Let $G$ be an Abelian group of order $16 .$ Suppose that there are elements $a$ and $b$ in $G$ such that $|a|=|b|=4$ and $a^{2} \neq b^{2}$. Determine the isomorphism class of $G$.
Prove that an Abelian group of order $2^{n}(n \geq 1)$ must have an odd number of elements of order $2 .$
Without using Lagrange's Theorem, show that an Abelian group of odd order cannot have an element of even order.
Let $G$ be the group of all $n \times n$ diagonal matrices with $\pm 1$ diagonal entries. What is the isomorphism class of $G$ ?
Prove the assertion made in the proof of Lemma 2 that $G=\langle a\rangle K$.
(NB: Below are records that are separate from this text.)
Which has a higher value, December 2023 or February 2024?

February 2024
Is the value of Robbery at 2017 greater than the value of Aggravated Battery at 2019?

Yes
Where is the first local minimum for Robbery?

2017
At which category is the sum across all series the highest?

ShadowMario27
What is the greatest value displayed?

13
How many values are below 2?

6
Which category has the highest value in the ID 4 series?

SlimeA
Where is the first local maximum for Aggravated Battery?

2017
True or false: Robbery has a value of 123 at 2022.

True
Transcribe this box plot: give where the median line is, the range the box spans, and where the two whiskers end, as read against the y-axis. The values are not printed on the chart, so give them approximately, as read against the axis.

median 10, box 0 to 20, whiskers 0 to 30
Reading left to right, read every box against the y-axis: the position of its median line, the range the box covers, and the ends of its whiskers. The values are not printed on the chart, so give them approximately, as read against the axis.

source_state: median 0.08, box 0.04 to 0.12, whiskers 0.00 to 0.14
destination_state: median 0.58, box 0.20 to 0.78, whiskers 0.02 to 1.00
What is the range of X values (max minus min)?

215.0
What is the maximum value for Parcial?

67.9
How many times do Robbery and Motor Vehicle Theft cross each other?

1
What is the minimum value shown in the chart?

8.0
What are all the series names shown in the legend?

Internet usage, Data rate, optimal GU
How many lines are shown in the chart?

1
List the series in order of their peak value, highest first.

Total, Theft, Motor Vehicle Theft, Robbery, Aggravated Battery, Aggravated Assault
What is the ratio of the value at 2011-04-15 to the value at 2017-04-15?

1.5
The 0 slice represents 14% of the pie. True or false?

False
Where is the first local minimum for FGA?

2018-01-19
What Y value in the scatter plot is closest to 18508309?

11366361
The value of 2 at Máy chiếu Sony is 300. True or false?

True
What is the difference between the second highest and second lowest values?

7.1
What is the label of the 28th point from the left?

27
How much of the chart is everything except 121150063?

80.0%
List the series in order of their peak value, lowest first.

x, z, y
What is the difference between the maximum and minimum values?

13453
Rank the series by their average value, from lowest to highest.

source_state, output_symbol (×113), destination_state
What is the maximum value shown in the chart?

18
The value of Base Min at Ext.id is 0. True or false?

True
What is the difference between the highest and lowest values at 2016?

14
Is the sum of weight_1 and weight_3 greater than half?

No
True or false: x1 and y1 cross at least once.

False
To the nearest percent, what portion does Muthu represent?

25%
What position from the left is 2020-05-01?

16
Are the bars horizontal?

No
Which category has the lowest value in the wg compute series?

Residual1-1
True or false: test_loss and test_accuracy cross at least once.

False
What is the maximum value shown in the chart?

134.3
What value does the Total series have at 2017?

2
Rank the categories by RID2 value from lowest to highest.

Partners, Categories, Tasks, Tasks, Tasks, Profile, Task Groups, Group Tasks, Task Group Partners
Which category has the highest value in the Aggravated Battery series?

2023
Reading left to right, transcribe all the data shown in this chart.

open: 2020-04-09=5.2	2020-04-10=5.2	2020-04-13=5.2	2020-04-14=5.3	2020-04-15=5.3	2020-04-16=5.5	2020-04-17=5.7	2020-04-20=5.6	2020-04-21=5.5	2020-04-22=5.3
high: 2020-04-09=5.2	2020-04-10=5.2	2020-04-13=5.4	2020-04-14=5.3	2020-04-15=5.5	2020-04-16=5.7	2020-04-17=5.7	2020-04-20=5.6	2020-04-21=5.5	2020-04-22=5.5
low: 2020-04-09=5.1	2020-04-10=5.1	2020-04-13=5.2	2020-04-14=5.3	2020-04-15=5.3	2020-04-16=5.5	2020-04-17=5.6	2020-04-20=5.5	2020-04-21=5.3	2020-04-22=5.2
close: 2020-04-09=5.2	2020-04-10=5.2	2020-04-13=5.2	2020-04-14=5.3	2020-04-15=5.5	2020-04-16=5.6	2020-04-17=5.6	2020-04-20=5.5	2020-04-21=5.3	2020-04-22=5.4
Suppose that $G$ is a finite Abelian group. Prove that $G$ has order $p^{n}$. where $p$ is prime, if and only if the order of every element of $G$ is a power of $p$.
Dirichlet's Theorem says that, for every pair of relatively prime integers $a$ and $b$, there are infinitely many primes of the form $a t+b$. Use Dirichlet's Theorem to prove that every finite Abelian group is isomorphic to a subgroup of a $U$ -group.
Determine the isomorphism class of $\operatorname{Aut}\left(Z_{2} \oplus Z_{3} \oplus Z_{5}\right)$.
Give an example to show that Lemma 2 is false if $G$ is non-Abelian.